Gould notes that when Kreitzer first showed him Lempicka’s paintings, “I heard music right away. Because there’s something about it that is so human and yet so scarily inhuman; this sense of a mask, a façade, is also so much what her work is about. Something about that tension, that juxtaposition, is what gives us a reason to sing, and to try to get underneath that façade and into the mind and soul of this incredible artist.”
For Kelly, Lempicka’s identity as a queer woman is key. “The show itself is so bombastically queer that being a part of it is thrilling,” he says. “And just that it’s a story about a woman; we don’t have enough of those, and it has been remarkable to me to think about how much time this woman spent living and working and fighting and loving — how much she did. It seems almost impossible that it’s a true story.”
Kelly notes that neither he nor Gould nor Chavkin had children when they began working on Lempicka, “and now we all do. I got married and divorced and now I have a kid, and all that’s happened in the time I’ve had this project. When you’re fully living life like that, when you’re really in it, you see its vastness, and I think that’s impacted the show as well.”
Chavkin notes that Tamara’s relationships with her husband, played by Andrew Samonky, and Rafaela are both depicted as “deeply rich — there’s an enormous amount of desire for everyone involved. … I know that this show makes me weep more than anything I’ve ever worked on. It hits me with every single character, with that deep recognition of ambition and loss and grief and desire, more than anything I’ve worked on.”

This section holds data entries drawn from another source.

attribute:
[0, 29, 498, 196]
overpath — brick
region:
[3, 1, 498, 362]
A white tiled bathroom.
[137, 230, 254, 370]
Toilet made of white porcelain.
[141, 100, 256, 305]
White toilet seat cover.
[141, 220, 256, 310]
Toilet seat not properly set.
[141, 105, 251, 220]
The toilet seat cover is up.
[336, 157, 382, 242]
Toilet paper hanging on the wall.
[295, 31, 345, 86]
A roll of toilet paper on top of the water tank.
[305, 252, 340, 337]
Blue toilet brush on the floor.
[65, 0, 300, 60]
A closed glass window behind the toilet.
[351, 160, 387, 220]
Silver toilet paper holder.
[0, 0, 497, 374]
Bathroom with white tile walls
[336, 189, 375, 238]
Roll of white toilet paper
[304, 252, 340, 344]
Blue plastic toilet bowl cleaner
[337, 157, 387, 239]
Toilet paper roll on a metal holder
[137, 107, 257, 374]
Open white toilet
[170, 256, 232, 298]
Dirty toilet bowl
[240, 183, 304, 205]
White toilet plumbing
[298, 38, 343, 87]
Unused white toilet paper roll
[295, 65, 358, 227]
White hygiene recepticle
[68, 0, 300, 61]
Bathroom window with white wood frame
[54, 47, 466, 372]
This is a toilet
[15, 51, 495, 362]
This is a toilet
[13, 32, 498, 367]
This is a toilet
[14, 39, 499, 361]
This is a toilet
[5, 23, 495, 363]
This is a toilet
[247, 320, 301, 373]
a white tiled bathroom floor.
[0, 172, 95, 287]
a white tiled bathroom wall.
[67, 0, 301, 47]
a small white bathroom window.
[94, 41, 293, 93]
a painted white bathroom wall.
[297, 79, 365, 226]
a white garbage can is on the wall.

Gould uses the same b-word as Kelly, describing Lempicka as proof that a musical can be “bombastic and crazy and queer, and it can be about a woman or a space alien, but at the end of the day I think we’re all dying for something real. Carson and I wanted to give Tamara de Lempicka a show that she would have been proud of, and what I love about working with Raja and Rachel is that these are people who want to tell a real story. That’s what each of us is trying to get to, and all of our hearts are up there on stage.”